Required work »
Transcribe the closing lines of the listing exactly, starting at the one that contains "left knee: (208, 360)" and including the last.

Exercise input »
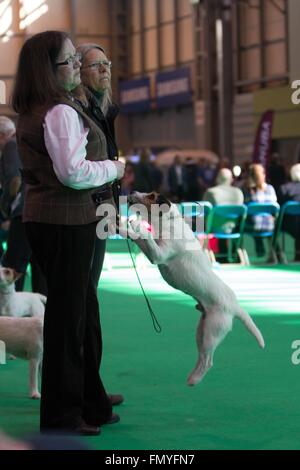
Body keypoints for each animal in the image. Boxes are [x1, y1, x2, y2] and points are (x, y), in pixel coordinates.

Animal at [117, 191, 264, 386]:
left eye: (152, 196)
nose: (132, 192)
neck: (169, 222)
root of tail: (235, 306)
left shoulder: (158, 254)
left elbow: (145, 239)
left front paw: (133, 226)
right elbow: (137, 237)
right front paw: (129, 224)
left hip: (212, 332)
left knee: (208, 360)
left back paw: (195, 379)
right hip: (201, 330)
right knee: (202, 357)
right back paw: (192, 376)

Result of the task »
left knee: (208, 360)
left back paw: (195, 379)
right hip: (201, 330)
right knee: (202, 357)
right back paw: (192, 376)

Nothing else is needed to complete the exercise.